» **Problem description**: Please quote exactly the lines below from the line containing "middle mcp: (10, 250)" to the line containing "index tip: (288, 152)", both lines included, and nothing else.

» **Data in this exercise**:
────────────────────
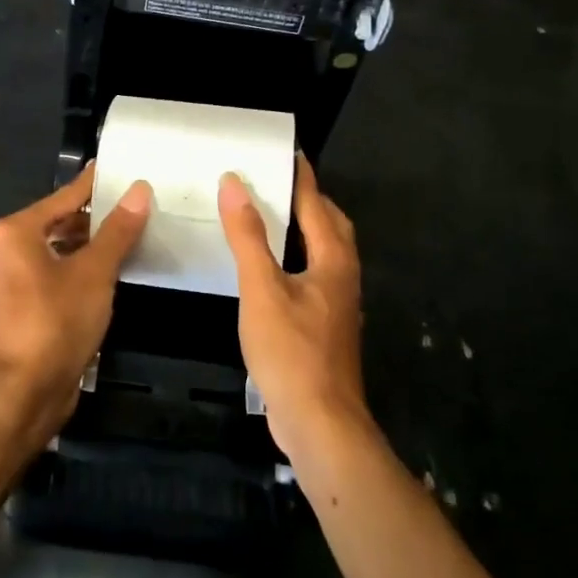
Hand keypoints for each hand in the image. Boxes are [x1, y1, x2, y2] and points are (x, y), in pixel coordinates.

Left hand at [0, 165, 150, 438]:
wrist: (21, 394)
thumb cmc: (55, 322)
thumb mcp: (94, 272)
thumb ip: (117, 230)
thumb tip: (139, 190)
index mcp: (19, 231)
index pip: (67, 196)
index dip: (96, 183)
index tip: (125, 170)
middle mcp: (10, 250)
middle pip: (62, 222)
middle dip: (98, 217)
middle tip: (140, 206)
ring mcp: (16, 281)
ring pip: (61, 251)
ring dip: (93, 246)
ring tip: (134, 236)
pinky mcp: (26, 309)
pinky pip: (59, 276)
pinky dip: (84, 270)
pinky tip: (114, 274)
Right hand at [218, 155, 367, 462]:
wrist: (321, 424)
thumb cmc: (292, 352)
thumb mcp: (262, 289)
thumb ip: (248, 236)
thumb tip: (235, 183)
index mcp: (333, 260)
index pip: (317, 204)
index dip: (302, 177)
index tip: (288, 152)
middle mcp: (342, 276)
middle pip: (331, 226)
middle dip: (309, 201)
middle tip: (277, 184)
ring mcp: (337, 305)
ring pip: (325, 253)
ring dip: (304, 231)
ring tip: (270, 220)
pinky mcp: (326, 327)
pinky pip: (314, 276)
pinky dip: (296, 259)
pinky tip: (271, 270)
────────────────────
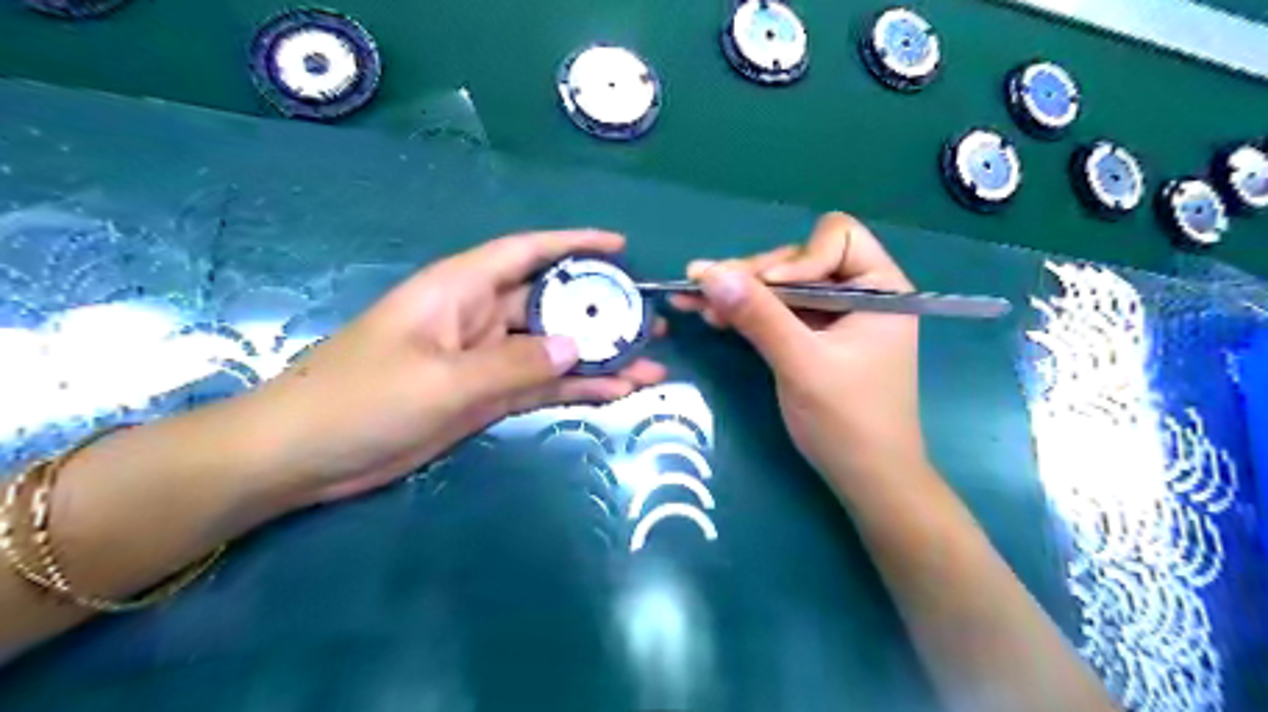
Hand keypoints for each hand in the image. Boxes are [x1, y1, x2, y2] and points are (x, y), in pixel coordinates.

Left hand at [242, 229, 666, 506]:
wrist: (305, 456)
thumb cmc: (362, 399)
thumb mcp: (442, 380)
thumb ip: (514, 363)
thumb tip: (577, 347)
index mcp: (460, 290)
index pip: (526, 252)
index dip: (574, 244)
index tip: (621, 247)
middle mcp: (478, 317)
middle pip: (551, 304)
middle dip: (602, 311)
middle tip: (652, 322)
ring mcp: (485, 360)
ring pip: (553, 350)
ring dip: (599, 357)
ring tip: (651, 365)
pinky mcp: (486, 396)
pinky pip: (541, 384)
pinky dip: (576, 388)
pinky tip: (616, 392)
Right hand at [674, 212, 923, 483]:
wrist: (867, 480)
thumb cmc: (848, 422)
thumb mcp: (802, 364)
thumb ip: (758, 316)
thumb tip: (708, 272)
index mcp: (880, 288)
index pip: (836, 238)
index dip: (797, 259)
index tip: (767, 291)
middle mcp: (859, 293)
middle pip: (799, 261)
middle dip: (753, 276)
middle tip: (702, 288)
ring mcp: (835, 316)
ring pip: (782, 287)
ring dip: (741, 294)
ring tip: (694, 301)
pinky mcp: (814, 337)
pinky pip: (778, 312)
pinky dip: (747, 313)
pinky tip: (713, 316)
────────────────────
» **Solution below**:
middle mcp: (10, 250)
middle pip: (62, 222)
middle dip: (98, 217)
middle tip: (140, 206)
ring mcp: (16, 281)
ring pip: (61, 251)
ring dip: (93, 246)
ring tip: (134, 236)
pinky mcp: (26, 309)
pinky pip: (59, 276)
pinky dip: (84, 270)
pinky tip: (114, 274)
Right hand at [218, 155, 367, 462]:
wrist: (321, 424)
thumb cmc: (292, 352)
thumb mcp: (262, 289)
thumb ip: (248, 236)
thumb tip: (235, 183)
index mcp: (333, 260)
index pip: (317, 204)
index dip: (302, 177)
index tip: (288, 152)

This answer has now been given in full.